Sunday, December 28, 2014

Worthy Contestants





Raw Story reports (with video, below)

Young Turks host Cenk Uygur named St. Louis County prosecutor Bob McCulloch his show’s “Jerk of the Year” winner on Wednesday, saying that McCulloch earned the moniker for a lack of effort in securing an indictment against Ferguson police officer Darren Wilson for shooting and killing Michael Brown.

“If someone seeks justice, then great — at least that’s what we want. We don’t need a result that we want or demand or think is going to happen,” Uygur argued. “We just want a fair system — we want a shot. And what McCulloch did was, he robbed Michael Brown and his family and that entire community of a fair chance to see if Officer Wilson had actually done it.”

Uygur accused McCulloch of acting as a surrogate defense attorney for Wilson in front of a grand jury, citing the prosecutor’s admission that he knowingly let lying witnesses testify before the jurors, as well as the discovery that McCulloch’s team gave jurors the wrong instructions regarding a state statute regarding lethal force that was declared unconstitutional.








The most notorious of the unreliable witnesses McCulloch brought before the Clayton County grand jury was witness #40, whom the Prosecutor admitted "clearly wasn't present when this occurred. She recounted a statement that was right out of the newspaper about Wilson's actions, and right down the line with Wilson's actions. Even though I'm sure she was nowhere near the place."

Clearly not credible,  The Smoking Gun noted

As she testified, McElroy admitted that her sworn account of the Brown-Wilson confrontation was likely peppered with details of the incident she had read online. But she remained adamant about having been on Canfield Drive and seeing Brown “going after the officer like a football player” before being shot to death.

McElroy’s last two journal entries for August 9 read like an after-the-fact summary of the account she gave to federal investigators on October 22 and the Ferguson grand jury the following afternoon. It is so obvious that the notebook entries were not contemporaneous creations that investigators should have checked to see if the ink had dried.

The opening entry in McElroy’s journal on the day Brown died declared, “Well Im gonna take my random drive to Florisant. Need to understand the Black race better so I stop calling Blacks Niggers and Start calling them People.” A commendable goal, indeed.

But McCulloch faces stiff competition in one of his subordinates, Assistant District Attorney Kathy Alizadeh.  In 1979 Missouri enacted a law permitting a police officer unlimited force to arrest a fleeing suspect. However, in 1985 statutes such as this were found unconstitutional and struck down, rendering the Missouri law null and void.  On November 21, Alizadeh told the grand jury

Previously in the very beginning of this process I printed out a statute for you that was, the statute in Missouri for the use of force to affect an arrest. So if you all want to get those out. What we have discovered and we have been going along with this, doing our research, is that the statute in the state of Missouri does not comply with the case law. This doesn’t sound probably unfamiliar with you that the law is codified in the written form in the books and they’re called statutes, but courts interpret those statutes.

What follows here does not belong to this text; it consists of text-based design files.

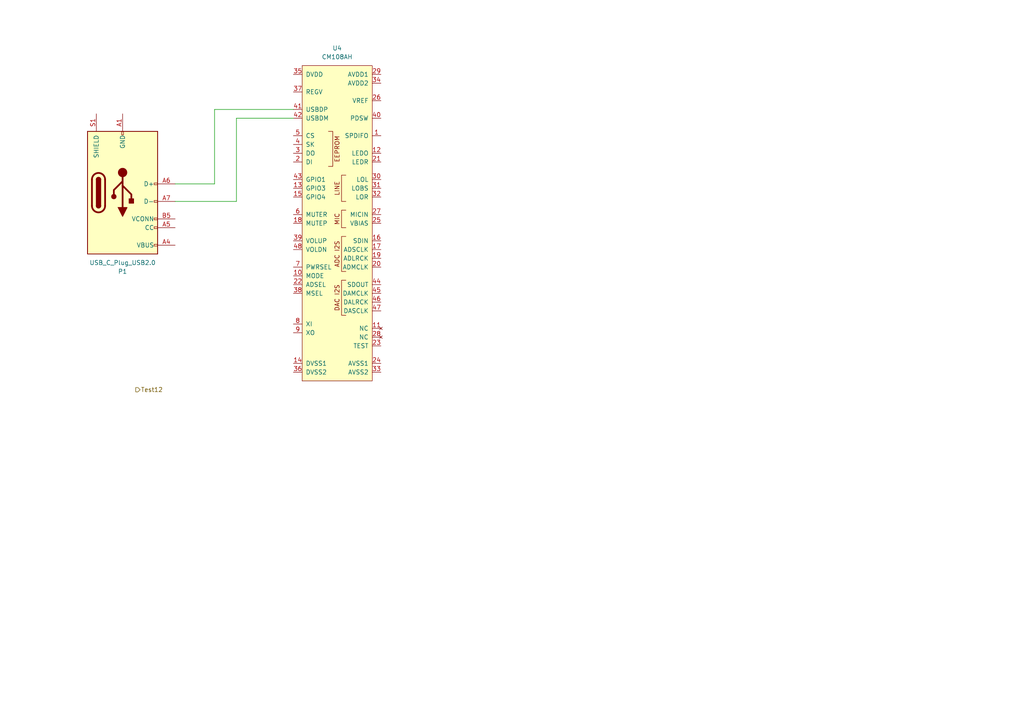
<source format=kicad_sch>
(kicad_sch
	(version 20231120)
	(generator "eeschema")
	(generator_version "8.0")
	(uuid "4e5ad609-25e3-4345-a244-41c80e509aca")
	(paper "A4")
	
	(wire
		(pts
			(xy 50.8 53.34) (xy 62.23 53.34)
		)
		(stroke
			(width 0)
			(type default)
		)
		(uuid "7f10023f-75cd-4a2b-a73a-033304f2f30f")
	)
	(wire
		(pts
			(xy 62.23 31.75) (xy 85.09 31.75)
		)
		(stroke
			(width 0)
			(type default)
		)
		(uuid "abb8f2d1-27cc-4cff-9342-c162deaaf18c")
	)
	(wire
		(pts
			(xy 68.58 58.42) (xy 68.58 34.29)
		)
		(stroke
			(width 0)
			(type default)
		)
		(uuid "bddc670d-6141-4d55-bcfa-bd88a1f4a74d")
	)
	(wire
		(pts
			(xy 50.8 58.42) (xy 68.58 58.42)
		)
		(stroke
			(width 0)
			(type default)
		)
		(uuid "cd70ce82-0493-4b9b-a395-a447b71a7c7d")
	)
	(wire
		(pts
			(xy 68.58 34.29) (xy 85.09 34.29)
		)
		(stroke
			(width 0)
			(type default)
		)
		(uuid "d29d824a-8f68-4c92-96c4-81e09e362b40")
	)
	(wire
		(pts
			(xy 62.23 53.34) (xy 62.23 31.75)
		)
		(stroke
			(width 0)
			(type default)
		)
		(uuid "f80b21eb-3af1-4477-9615-10f86ff404b0")
	)
	(hierarchical_label "Test12"
		(shape output)
		(at 39.37 113.03 0)
		(fields_autoplaced yes)
		(effects
			(font
				(size 1.27 1.27)
			)
			(justify left)
		)
		(uuid "ffc0fb33-b3df-4ace-95c5-9404e8eabc4c")
		(property "Blubber" ""
			(at 39.37 114.3 0)
			(effects
				(font
					(size 1.27 1.27)
					(italic yes)
				)
				(justify left)
			)
		)
	)
	(symbol
		(lib_id "Connector:USB_C_Plug_USB2.0")
		(at 35.56 55.88 0)
		(mirror x)
		(unit 1)
		(exclude_from_sim no)
		(in_bom yes)
		(on_board yes)
		(dnp no)
		(uuid "35862d6c-758c-4cbd-8b78-f9c451fbd3f0")
		(property "Reference" "P1"
			(at 35.56 78.74 0)
			(effects
				(font
					(size 1.27 1.27)
				)
			)
		)
		(property "Value" "USB_C_Plug_USB2.0"
			(at 35.56 76.2 0)
			(effects
				(font
					(size 1.27 1.27)
				)
			)
		)
		(property "Footprint" "Connector_USB:USB_C_Receptacle_GCT_USB4105-xx-A_16P_TopMnt_Horizontal"
			(at 39.37 55.88 0)
			(effects
				(font
					(size 1.27 1.27)
				)
				(hide yes)
			)
		)
		(property "Datasheet" "https://www.usb.org/sites/default/files/documents/usb_type-c.zip"
			(at 39.37 55.88 0)
			(effects
				(font
					(size 1.27 1.27)
				)
				(hide yes)
			)
		)
		(property "Description" "USB 2.0-only Type-C Plug connector"
			(at 35.56 55.88 0)
			(effects
				(font
					(size 1.27 1.27)
				)
				(hide yes)
			)
		)
		(pin "A6"
			(uuid "b5ecad7f-d1be-419f-8a7d-643c1bce21b8")
		)
		(pin "B5"
			(uuid "5b923ab1-7188-4692-ade6-0a5d19a5aec5")
		)
		(pin "B4"
			(uuid "b045acaa-b2e9-485d-8aaa-4f7667f92e81")
		)
		(pin "A5"
			(uuid "0eacd189-d503-427f-b37b-eb336b912bd8")
		)
		(pin "B9"
			(uuid "59d831b3-a7c7-4cd0-a14c-8c56c1f13958")
		)
		(pin "A4"
			(uuid "cda3f1fa-edbe-485f-b429-e5e6d904b781")
		)
		(pin "S1"
			(uuid "feed64e2-fb60-42f2-b36d-4c3233c4f479")
		)
		(pin "A7"
			(uuid "82f32e2a-c009-4552-8612-6dd718af25b3")
		)
		(pin "A12"
			(uuid "261a8896-82be-48c5-8335-4ae91cdcd64c")
		)
		(pin "A1"
			(uuid "9ef66ce1-6cca-4274-a0cc-c8e7245380bc")
		)
		(pin "A9"
			(uuid "65f28e18-c569-4838-8b96-ad4f76cf7f5d")
		)
		(pin "B1"
			(uuid "12a0d92a-5249-4c70-825e-558eeaa9e612")
		)
		(pin "B12"
			(uuid "e9f36da0-4752-495c-ae69-5533514d128d")
		)
		(instances
			(project "M3D4"
				(path "/17352961-7200-4eab-b23d-d0ad2525076f/8baf53d3-0dfe-410d-a12a-1548204ef04a"
					(reference "P1")
					(unit 1)
				)
			)
		)
	)
	(symbol
		(lib_id "M3D4:CM108AH")
		(at 97.79 62.23 0)
		(unit 1)
		(exclude_from_sim no)
		(in_bom yes)
		(on_board yes)
		(dnp no)
		(fields_autoplaced yes)
		(uuid "f274e41e-3f21-4372-ab8e-c59ecd621b5b")
		(property "Reference" "U4"
			(at 97.79 13.97 0)
			(effects
				(font
					(size 1.27 1.27)
				)
			)
		)
		(property "Value" "CM108AH"
			(at 97.79 16.51 0)
			(effects
				(font
					(size 1.27 1.27)
				)
			)
		)
		(property "Footprint" "Package_QFP:LQFP-48_7x7mm_P0.5mm"
			(at 97.79 17.78 0)
			(effects
				(font
					(size 1.27 1.27)
				)
				(hide yes)
			)
		)
		(property "Datasheet" ""
			(at 88.9 17.78 0)
			(effects
				(font
					(size 1.27 1.27)
				)
				(hide yes)
			)
		)
		(property "Description" ""
			(at 97.79 62.23 0)
			(effects
				(font
					(size 1.27 1.27)
				)
				(hide yes)
			)
		)
		(pin "16"
			(uuid "0f887c87-9f9b-40b1-a06e-cc3784c73479")
		)
		(pin "2"
			(uuid "6a19fa0a-2107-4420-a4fd-5f345f5f201a")
		)
		(pin "12"
			(uuid "4d28eb97-f602-48ac-a7ab-82e77a8588ca")
		)
		(pin "27"
			(uuid "c1c46212-e2a1-49e7-84aa-fb5cca748bd8")
		)
		(pin "46"
			(uuid "58fbe12f-a5d9-41ca-a996-d1cb5b5cbe7d")
		)
		(pin "32"
			(uuid "379318bb-187b-4668-8cb1-18cb7fd4489e")
		)
		(pin "8"
			(uuid "82bc3fbb-7c71-462e-baad-072efe78e580")
		)
		(pin "22"
			(uuid "3e8dd263-7812-4c19-a15c-4d32308de594")
		)
		(pin "40"
			(uuid "59036955-e67b-4d66-b5e1-ca46466a880d")
		)
		(pin "4"
			(uuid "61cd7442-280f-4f2f-8df1-56e2f8b7a8a4")
		)
		(pin "33"
			(uuid "546750c6-8faa-403d-8f6f-b78aef30e5c8")
		)
		(pin "44"
			(uuid "d523b4c3-4601-4dd3-b122-fcdd8c677559")
		)
		(pin "41"
			(uuid "41e47d75-38cd-4394-ab67-f0b8b5891682")
		)
		(pin "38"
			(uuid "3d822d46-0622-40e8-97e8-8684a56ad6a8")
		)
		(pin "36"
			(uuid "2e738329-445a-49d2-93b5-9656e749c9be")
		)
		(pin "19"
			(uuid "5971bcae-8207-4793-b1d4-f7ef53264f23")
		)
		(pin "43"
			(uuid "c19f9e5d-b042-4783-833f-da3aff1fb861")
		)
		(pin "30"
			(uuid "a69f1310-26d0-4ab0-8035-baa74a776a52")
		)
		(pin "29"
			(uuid "5759558b-3fdb-429b-a658-f90ed6066e9c")
		)
		(pin "42"
			(uuid "b7ef8ad8-475a-49ae-8b23-65d57237ac90")
		)
		(pin "48"
			(uuid "aa81fa80-da89-4ad9-8206-2b4b65baeaeb")
		)
		(pin "25"
			(uuid "b13c86ad-e6e5-4ea7-b274-5343ab68a882")
		)
		(pin "26"
			(uuid "4f290225-8c2d-47ad-95c5-53eb4e26fd3f")
		)
		(pin "28"
			(uuid "0be1f01d-71dc-4b7d-8a03-cde2e359fb24")
		)
		(pin "37"
			(uuid "70978fca-fae7-4c4a-a4e4-ab94340d4780")
		)
		(pin "9"
			(uuid "bd95dadd-f5c4-4ddf-9567-96077d624fb6")
		)
		(pin "20"
			(uuid "52e810a8-912a-40b1-8f39-da6d7a598d58")
		)
		(pin "17"
			(uuid "73b28f7f-0ae8-448e-a64d-38bc98305c3d")
		)
		(pin "45"
			(uuid "61f10fa3-f45e-4f69-9a2d-6cb258441e0a")
		)
		(pin "39"
			(uuid "9e896486-09ec-40fb-bde4-ce89ba10486e")
		)
		(pin "5"
			(uuid "338ea854-6fb9-4b5f-8c1c-b51ee259626d")
		)
		(pin "35"
			(uuid "f993a238-1fae-49aa-b14c-628051261729")
		)
		(pin "34"
			(uuid "9c845b9c-de57-449f-bb69-c1487fdf7922")
		)
		(pin "31"
			(uuid "bc24c11f-e0cd-41df-85ad-f47ace0422e0")
		)
		(pin "7"
			(uuid "cdfc1f05-1bd7-41f0-bc8b-f661e1a4b495")
		)
		(pin "13"
			(uuid "49548ea9-2138-43e3-801b-f9699e30f4f9")
		)
		(pin "11"
			(uuid "4a22147c-e45a-4317-905d-da94c80891b0")
		)
		(pin "47"
			(uuid "65bbd3c8-c6a1-4382-b4a2-9de8e4945443")
		)
		(pin "18"
			(uuid "024b53bf-2bd4-49dc-af69-5efd239e69df")
		)
		(pin "3"
			(uuid "6768e70f-3b08-4152-88e6-6f19e91ab77e")
		)
		(pin "21"
			(uuid "260008d7-b351-4c8d-9374-3df538ec7018")
		)
		(pin "6"
			(uuid "a3a243ef-243f-43a4-b74e-0bf4c95f98be")
		)
		(pin "24"
			(uuid "bb151f8b-d0a1-4560-9769-2f33ff3af2d0")
		)
		(pin "10"
			(uuid "c4cbbfda-26cc-495d-a0b4-1f78e98c98c3")
		)
		(pin "1"
			(uuid "73349f10-c757-4a34-84cb-757315ab4f7f")
		)
		(pin "14"
			(uuid "2519074f-5017-499e-8a27-f53db4dc338c")
		)
		(pin "15"
			(uuid "0df6e7f3-a616-424c-8909-412e37e5ac95")
		)
		(pin "23"
			(uuid "325c8d07-5ab3-46be-954c-674576053078")
		)
		(instances
			(project "M3D4"
				(path "/17352961-7200-4eab-b23d-d0ad2525076f/8baf53d3-0dfe-410d-a12a-1548204ef04a"
					(reference "U4")
					(unit 1)
				)
			)
		)
	)
)

</source>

And so the statute for the use of force to affect an arrest in the state of Missouri does not comply with Missouri supreme, I’m sorry, United States supreme court cases.

So the statue I gave you, if you want to fold that in half just so that you know don’t necessarily rely on that because there is a portion of that that doesn’t comply with the law.

When asked its significance, another assistant D.A. responded "We don't want to get into a law class."

Lawrence O'Donnell commented

But that is not the worst, most unprofessional aspect of ADA Kathy Alizadeh’s presentation to the Grand Jury about this law. The very worst part of it is that she never, ever explained to the Grand Jury what was incorrect about the unconstitutional statute that she had given them and left with them as one of their official papers for weeks and weeks and weeks.

You will not find another legal proceeding in which jurors and Grand jurors are simply handed a law, and then weeks later handed a correction to that law; and then the Grand jurors are simply left to figure out the difference in the laws.. by themselves. That is actually something you would do in a law class – figure it out by yourself.

Robert McCulloch could have been objective, presenting all credible- not necessarily reliable, merely credible- witnesses to the grand jury so it could make an informed decision. However, while most prosecutors sway a grand jury toward handing down an indictment, he swayed them in the opposite direction. His office distorted the grand jury process so as to prejudice the panel to obtain a predetermined result, as prosecutors usually do, though in the opposite direction. His assistant was a willing, apparent enthusiastic, co-conspirator in the process.

You don't get much lower for an attorney than deliberately misleading a grand jury and then, when asked about it, offering false, patronizing assurance: "Just don't worry about that."   There are many individuals- Chris Christie comes to mind, though he should be a regular entrant- who merit consideration for jerk of the year. This year, members of the Clayton County Prosecutors Office should not be ignored.